Toulouse : Un appel lancé « au monde entier » pour un secteur aérien « propre » dès 2050

AVIATION Des associations critiquent de leurs côtés le manque d’ambition de cet appel et de solutions apportées pour parvenir à une baisse des émissions de CO2 d’ici 2050

B.C. avec AFP
Un avion à Orly (Illustration)
Un avion à Orly (Illustration) — Mario FOURMY/SIPA
  • Réunis au sommet de l’aviation à Toulouse, les ministres des transports de l’Union européenne ont signé une déclaration commune.
  • Ils appellent le « monde entier » à s’engager pour un secteur aérien non émetteur d’émissions de CO2 dès 2050.
  • Pour des associations comme Greenpeace, il s’agit d’une « énième opération de diversion et de greenwashing ».

C’est un texte court, plus une lettre d’intentions qu’un document étayé sur les mesures à prendre pour y arriver. Réunis à Toulouse​ à l’occasion du  sommet de l’aviation tourné sur la question de la décarbonation, les représentants de pays de l’Union ont appelé « le monde entier » à avoir  un secteur aérien propre dès 2050.

Dans cette déclaration commune, tous les partenaires du monde entier sont incités à « travailler ensemble » à des mesures pour parvenir dès 2050 à un secteur aérien qui ne contribuera plus au réchauffement climatique. Un appel en amont de la 41e assemblée de l’Organisation de l’aviation civile internationale qui doit se réunir en septembre prochain.

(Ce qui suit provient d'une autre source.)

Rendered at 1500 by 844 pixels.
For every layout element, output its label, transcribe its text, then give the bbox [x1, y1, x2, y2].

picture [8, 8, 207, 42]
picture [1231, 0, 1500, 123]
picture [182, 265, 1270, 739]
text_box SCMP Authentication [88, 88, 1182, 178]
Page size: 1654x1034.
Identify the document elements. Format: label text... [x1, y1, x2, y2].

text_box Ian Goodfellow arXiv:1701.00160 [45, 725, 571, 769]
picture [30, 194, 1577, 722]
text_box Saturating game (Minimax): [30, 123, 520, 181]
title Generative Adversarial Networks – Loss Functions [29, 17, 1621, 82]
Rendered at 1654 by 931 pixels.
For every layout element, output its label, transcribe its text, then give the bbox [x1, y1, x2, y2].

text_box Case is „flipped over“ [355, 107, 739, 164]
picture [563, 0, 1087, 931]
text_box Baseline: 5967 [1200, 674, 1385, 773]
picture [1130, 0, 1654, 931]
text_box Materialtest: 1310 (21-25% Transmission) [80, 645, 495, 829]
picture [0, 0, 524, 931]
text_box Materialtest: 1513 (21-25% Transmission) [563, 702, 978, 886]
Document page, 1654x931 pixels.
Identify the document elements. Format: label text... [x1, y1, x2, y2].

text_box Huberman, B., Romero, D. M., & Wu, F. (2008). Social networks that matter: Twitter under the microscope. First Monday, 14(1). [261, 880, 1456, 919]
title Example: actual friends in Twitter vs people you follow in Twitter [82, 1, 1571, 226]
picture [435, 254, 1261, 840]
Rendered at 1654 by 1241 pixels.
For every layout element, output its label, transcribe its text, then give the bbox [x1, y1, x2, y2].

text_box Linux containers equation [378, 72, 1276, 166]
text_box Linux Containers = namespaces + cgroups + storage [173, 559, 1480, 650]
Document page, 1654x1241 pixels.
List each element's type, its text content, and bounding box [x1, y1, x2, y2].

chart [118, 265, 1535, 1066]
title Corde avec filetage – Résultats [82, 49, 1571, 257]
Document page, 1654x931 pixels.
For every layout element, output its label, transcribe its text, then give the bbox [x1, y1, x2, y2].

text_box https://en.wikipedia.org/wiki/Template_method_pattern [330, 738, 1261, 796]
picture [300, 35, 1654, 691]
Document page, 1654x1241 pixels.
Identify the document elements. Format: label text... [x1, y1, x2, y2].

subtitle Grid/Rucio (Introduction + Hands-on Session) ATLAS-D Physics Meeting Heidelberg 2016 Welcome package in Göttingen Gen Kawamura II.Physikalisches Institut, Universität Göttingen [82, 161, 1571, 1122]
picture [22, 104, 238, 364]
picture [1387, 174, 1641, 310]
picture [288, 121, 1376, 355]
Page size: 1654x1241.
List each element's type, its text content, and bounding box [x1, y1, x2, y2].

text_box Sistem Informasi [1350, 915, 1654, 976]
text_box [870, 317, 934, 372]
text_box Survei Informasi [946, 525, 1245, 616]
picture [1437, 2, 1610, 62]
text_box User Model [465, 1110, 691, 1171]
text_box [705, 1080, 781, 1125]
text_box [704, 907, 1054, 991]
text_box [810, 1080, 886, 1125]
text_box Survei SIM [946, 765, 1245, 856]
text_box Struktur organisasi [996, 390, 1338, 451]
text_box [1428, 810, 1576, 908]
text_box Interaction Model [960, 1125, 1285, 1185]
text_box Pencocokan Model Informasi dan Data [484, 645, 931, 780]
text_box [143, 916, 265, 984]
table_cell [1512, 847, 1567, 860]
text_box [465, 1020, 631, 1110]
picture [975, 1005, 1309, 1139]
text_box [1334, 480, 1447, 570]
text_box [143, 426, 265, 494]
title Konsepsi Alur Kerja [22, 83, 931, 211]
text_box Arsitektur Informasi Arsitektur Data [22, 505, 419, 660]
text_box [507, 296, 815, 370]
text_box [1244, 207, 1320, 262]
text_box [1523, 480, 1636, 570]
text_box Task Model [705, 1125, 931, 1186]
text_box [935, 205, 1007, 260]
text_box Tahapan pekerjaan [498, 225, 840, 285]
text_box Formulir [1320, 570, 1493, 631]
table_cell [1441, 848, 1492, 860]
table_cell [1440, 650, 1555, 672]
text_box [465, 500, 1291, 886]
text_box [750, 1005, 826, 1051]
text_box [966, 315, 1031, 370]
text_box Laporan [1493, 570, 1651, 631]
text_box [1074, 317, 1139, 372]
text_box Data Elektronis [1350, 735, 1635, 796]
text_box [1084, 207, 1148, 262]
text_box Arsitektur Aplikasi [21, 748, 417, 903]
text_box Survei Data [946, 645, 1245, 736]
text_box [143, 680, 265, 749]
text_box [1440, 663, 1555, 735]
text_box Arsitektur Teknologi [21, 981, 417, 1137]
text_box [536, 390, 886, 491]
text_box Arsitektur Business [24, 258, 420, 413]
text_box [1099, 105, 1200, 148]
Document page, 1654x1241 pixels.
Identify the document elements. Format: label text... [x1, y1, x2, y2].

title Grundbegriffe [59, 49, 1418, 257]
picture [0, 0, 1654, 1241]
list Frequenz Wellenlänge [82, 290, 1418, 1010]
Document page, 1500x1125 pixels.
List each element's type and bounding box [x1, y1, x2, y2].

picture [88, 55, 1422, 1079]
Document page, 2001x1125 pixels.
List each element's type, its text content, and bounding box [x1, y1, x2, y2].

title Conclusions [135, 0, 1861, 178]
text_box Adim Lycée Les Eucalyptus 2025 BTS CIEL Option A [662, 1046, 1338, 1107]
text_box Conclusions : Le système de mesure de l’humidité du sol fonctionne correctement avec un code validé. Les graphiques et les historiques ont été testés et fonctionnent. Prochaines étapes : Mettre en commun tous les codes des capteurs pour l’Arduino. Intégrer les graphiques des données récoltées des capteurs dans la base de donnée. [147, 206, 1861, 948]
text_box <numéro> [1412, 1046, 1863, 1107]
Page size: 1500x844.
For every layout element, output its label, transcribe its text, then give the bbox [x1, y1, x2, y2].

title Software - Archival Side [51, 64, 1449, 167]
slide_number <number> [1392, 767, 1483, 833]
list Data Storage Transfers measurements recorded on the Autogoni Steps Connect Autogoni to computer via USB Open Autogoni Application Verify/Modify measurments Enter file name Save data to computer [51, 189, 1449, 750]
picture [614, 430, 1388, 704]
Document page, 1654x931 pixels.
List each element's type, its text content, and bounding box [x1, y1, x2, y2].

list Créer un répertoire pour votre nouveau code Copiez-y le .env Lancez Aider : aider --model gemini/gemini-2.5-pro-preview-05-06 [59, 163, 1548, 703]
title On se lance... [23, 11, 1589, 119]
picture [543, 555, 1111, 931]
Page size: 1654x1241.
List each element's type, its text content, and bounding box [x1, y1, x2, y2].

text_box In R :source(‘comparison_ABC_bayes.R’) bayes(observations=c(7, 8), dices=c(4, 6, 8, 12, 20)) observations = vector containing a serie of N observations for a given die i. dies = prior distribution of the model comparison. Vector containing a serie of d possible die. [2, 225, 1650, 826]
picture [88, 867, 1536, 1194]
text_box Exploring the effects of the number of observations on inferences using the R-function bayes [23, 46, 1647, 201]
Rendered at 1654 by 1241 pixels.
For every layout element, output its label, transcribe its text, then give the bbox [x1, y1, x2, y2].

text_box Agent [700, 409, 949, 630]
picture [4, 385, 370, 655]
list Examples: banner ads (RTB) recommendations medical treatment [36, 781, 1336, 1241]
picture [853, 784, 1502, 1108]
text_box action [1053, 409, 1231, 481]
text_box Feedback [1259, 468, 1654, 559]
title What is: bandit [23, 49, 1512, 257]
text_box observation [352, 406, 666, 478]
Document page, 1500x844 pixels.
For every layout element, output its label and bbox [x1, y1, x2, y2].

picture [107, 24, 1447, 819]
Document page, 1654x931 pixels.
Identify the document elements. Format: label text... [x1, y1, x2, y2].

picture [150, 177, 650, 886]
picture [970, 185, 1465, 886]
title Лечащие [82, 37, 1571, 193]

Le principe du « net zéro »

Elle rappelle que de nombreux pays et institutions internationales, ainsi que des groupes fédérant des compagnies aériennes et les industriels de l’aéronautique, soutiennent déjà ce principe du « net zéro » au milieu du siècle. Que ce soit l’Union européenne, les Etats-Unis ou encore Iata, l’organisation de quelque 300 compagnies aériennes réalisant plus de 80 % du trafic mondial. Mais, certains gros émetteurs comme la Russie et la Chine, ont annoncé une échéance à 2060 pour arriver à cette neutralité carbone.

Elle passerait notamment par l’amélioration de la technologie des avions, une utilisation des biocarburants plus importante, la tarification du carbone ou encore par des incitations financières et le soutien à l’innovation environnementale et climatique dans le secteur.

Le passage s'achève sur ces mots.